While externally we might describe, say, a dinner -- the setting, menu, and so on -- internally the representation of the dinner could be reports on a sequence of tastes. Note the incommensurable kinds of knowledge here -- externally we test things, internally we ‘prove’ them (in the Buddhist sense) to ourselves. The reason for taking the internalist stance is that generativity cannot be approached externally. In that context nothing new is produced except by error, giving us, e.g., the mutation model in current evolution discourse. Internally chance is choice. Important internally would be the concept of vagueness. Fuzziness is a step in this direction but is still externalist. Any system during its development changes by becoming more definitely embodied. As a system hardens into senescence, it becomes unable to marshall the requisite variety needed to survive perturbations and gets recycled.

Then, might evolution be understood in an internalist mode? Might that be how we would locate its consciousness? Again, what difference would this make to our understanding of biological evolution?. Perhaps it could lead more of us to love its products more than we do? Might it allow us to anticipate some of its current trajectories in organisms that we relate to? And could that ultimately inform social or political policies?

References:

  1. Salthe SN (2006) On Aristotle’s conception of causality. General Systems Bulletin 35:11.
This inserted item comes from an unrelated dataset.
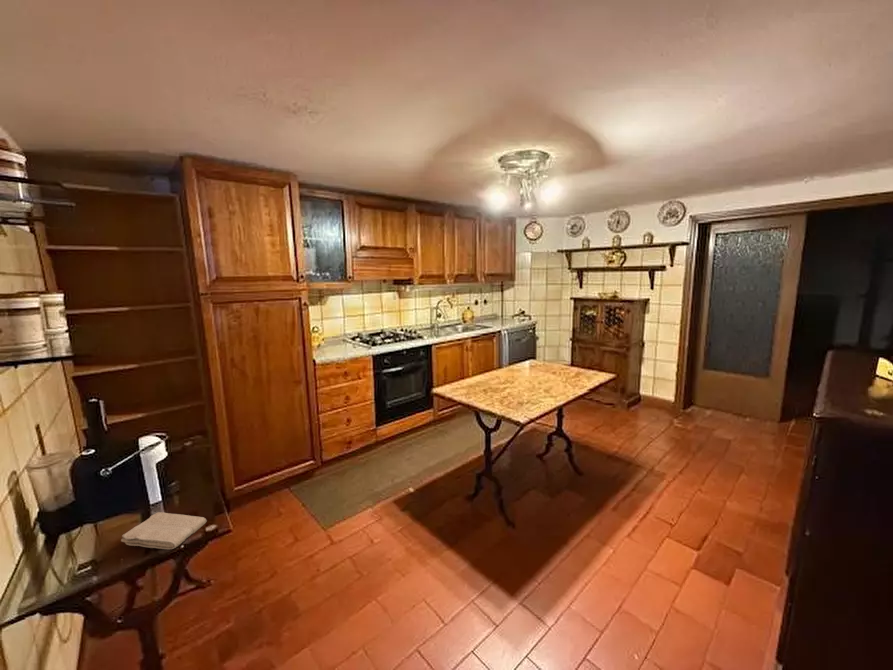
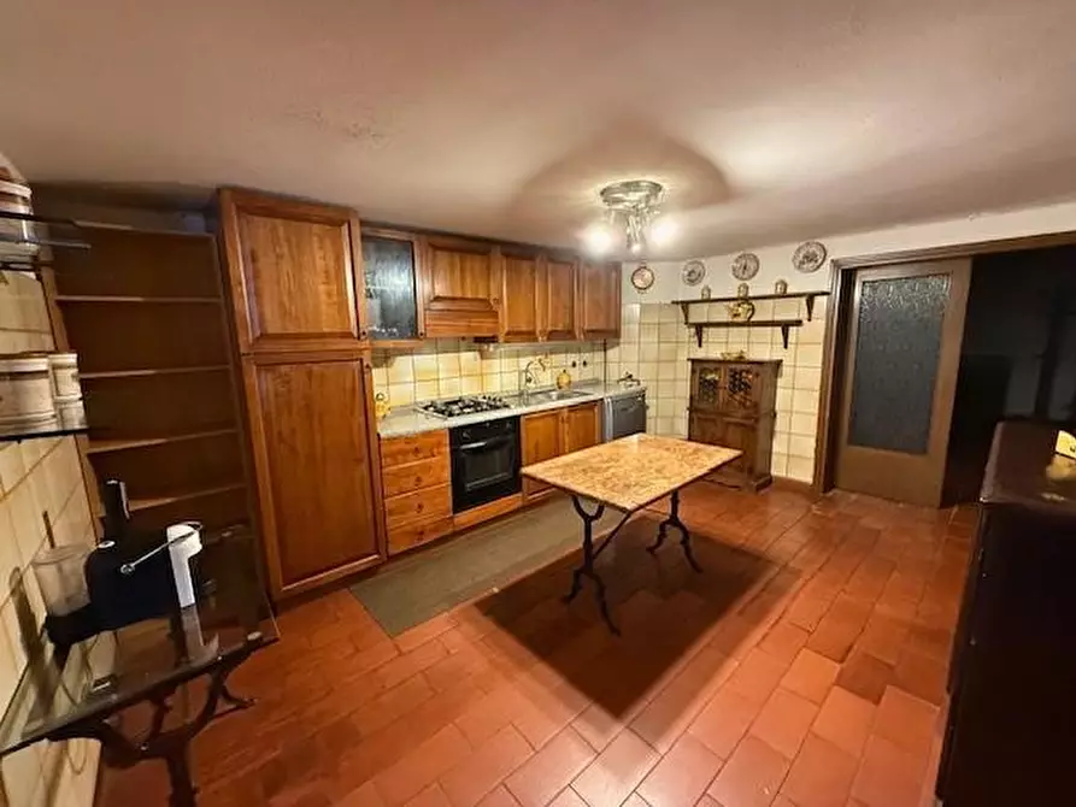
- washcloth [120,511,208,550]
  2. McGhee G. (2011) Convergent Evolution: Limited Forms Most Beautiful. MIT Press.
  3. Salthe SN (2005) Semiotics in biology: inside neo-Darwinism. J. Biosemiotics 1: 505-518.
  4. Jones CA (2018) A common sense. A conversation with Caroline A. Jones. Edge, 3:15:18.
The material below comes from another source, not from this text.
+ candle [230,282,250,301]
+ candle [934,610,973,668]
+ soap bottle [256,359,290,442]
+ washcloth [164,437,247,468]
  5. Salthe SN (1972) Evolutionary Biology. Holt, Rinehart and Winston.
  6. Salthe, SN (2008) Vitalism versus physical-chemical explanations. In: Jorgensen SE and Fath BD (eds) The Encyclopedia of Ecology. Elsevier, pp. 3694-3699.
  7. Salthe, SN (2012c) The uncanny position of ‘Now’ in science. In Tracing the Road to Reality. Simeonov PL, Smith LS, Ehresman AC (Eds) Springer. pp. 279-282.
  8. Salthe SN (2014) Creating the Umwelt: from chance to choice. Biosemiotics 7: 351-359.